The controversial investigation has been ongoing for more than three years.

Image: Alamy Stock Photo

MEMBERS OF THE PUBLIC, including a number of well-known sports stars, along with gardaí have been told they will face no prosecution for their alleged part in cancelling of penalty point cases. 

A number of gardaí have been suspended from duty in Limerick and Clare as detectives from the National Bureau of Criminal Investigation (NBCI) investigate the cancelling of road policing tickets across the broader Munster region.

The investigation has been ongoing for more than three years.  

There has been strong criticism of the NBCI investigation by local representatives as the gardaí involved have been suspended for a lengthy period and say they have not been given adequate information on the progress of the case. 

The probe has involved the questioning of a large number of members of the public - believed to be more than 130 people – who were in contact with various gardaí. They have also had their mobile phones seized.

That investigation began as the NBCI was investigating other issues in Limerick which are currently before the courts.

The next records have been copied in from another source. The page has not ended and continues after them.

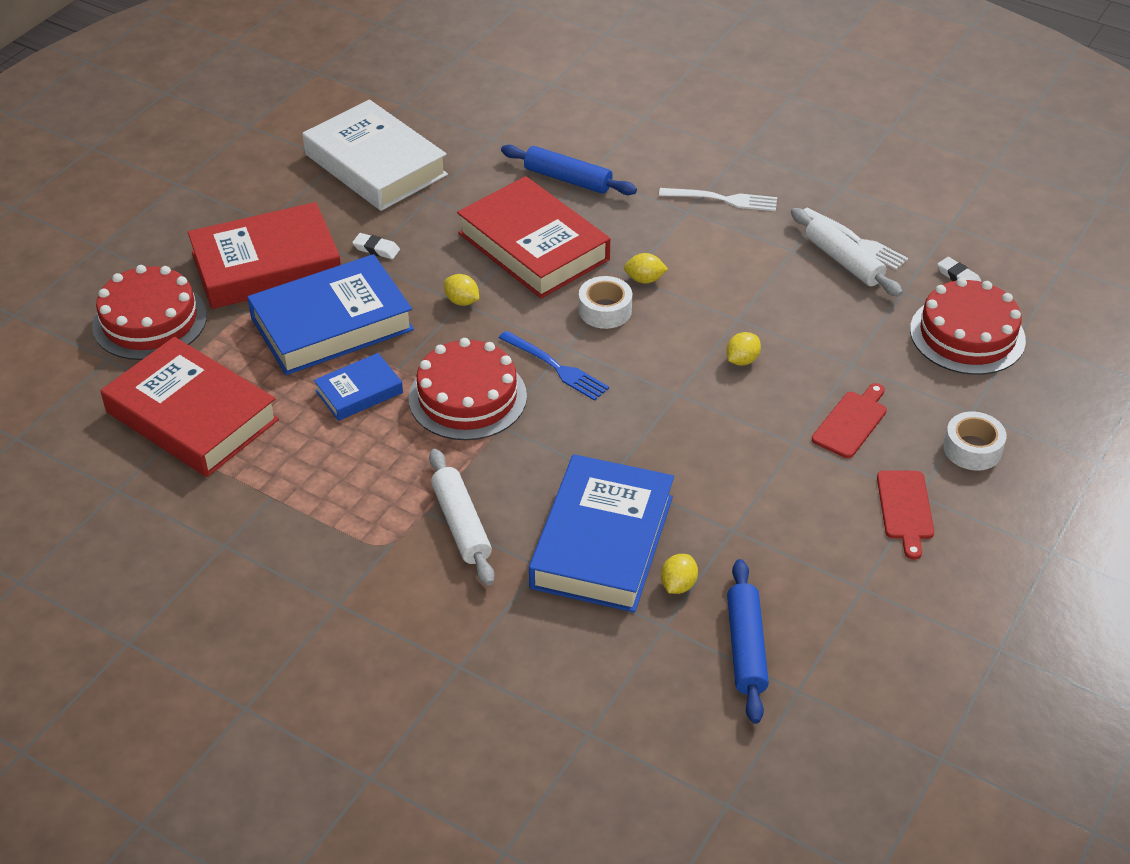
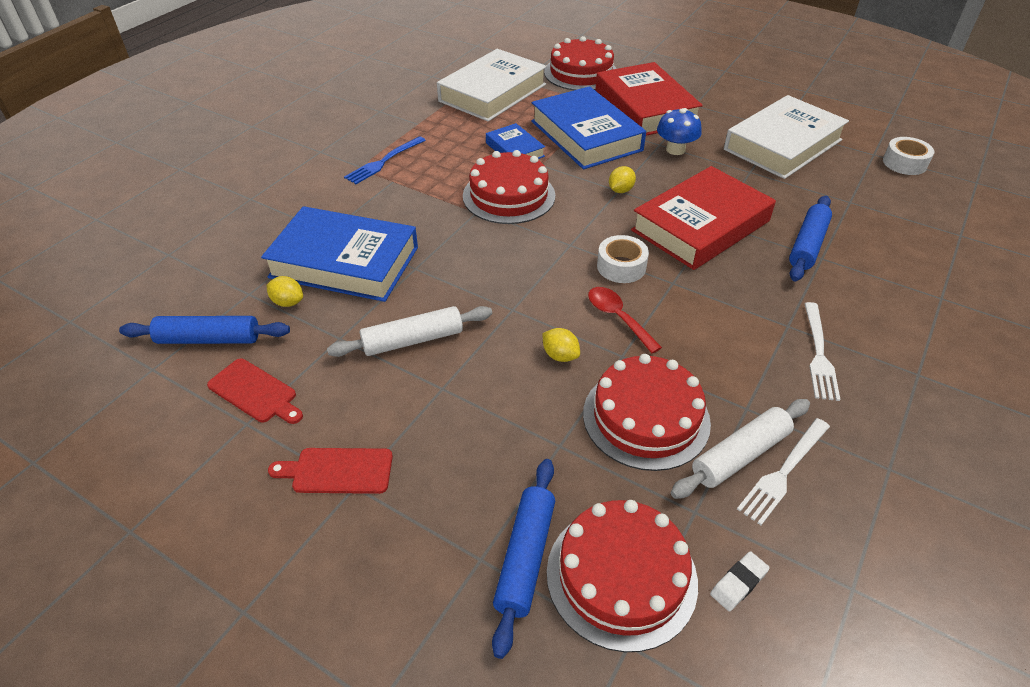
camera: 90 degrees right, 0 degrees up
(192, 416) = (493, 93): red book -> white book
(376, 249) = (675, 149): white eraser -> blue mushroom
(461, 524) = (377, 196): white rolling pin -> white rolling pin (413, 340)
(557, 368) = (544, 239): blue fork -> blue fork (383, 162)
(644, 279) = (670, 292): yellow lemon -> none
(685, 318) = (618, 317): none -> red spoon
(811, 309) = (646, 417): none -> red cake
(851, 422) = (468, 436): red cutting board -> red cutting board (255, 392)
(964, 386) = (525, 557): none -> blue rolling pin
(972, 449) = (417, 550): white tape -> white tape (904, 163)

The Journal understands that members of the public which include well-known sports players, a member of the legal profession, a figure from local politics, as well as gardaí  have received fresh phone calls recently from the NBCI. 

They have been told that no further action will be taken and that the case is now closed. 

It is understood that the no prosecution direction was on phase one of the probe and involved interactions that many people had with one former senior member of the gardaí.   

A second phase of the investigation is focused on interactions between individual gardaí and their use of discretion in their work in road policing matters. It’s understood that probe also involves a large number of members of the public, and over 100 gardaí have been interviewed. 

Multiple sources have said that the decision to not prosecute was taken after a lengthy file was sent to the DPP.

It is understood that garda investigators were seeking a charge of obstruction of justice in some of the cases. However the DPP directed that no prosecution was possible as there was no evidence to support such an allegation. 

Sources have also indicated that a recent directive sent by Garda management to all gardaí is critical to the decision – given that there was no previous HQ directive advising on the process and protocol associated with cancelling penalty point allegations.

A statement has been requested from the press office of An Garda Síochána.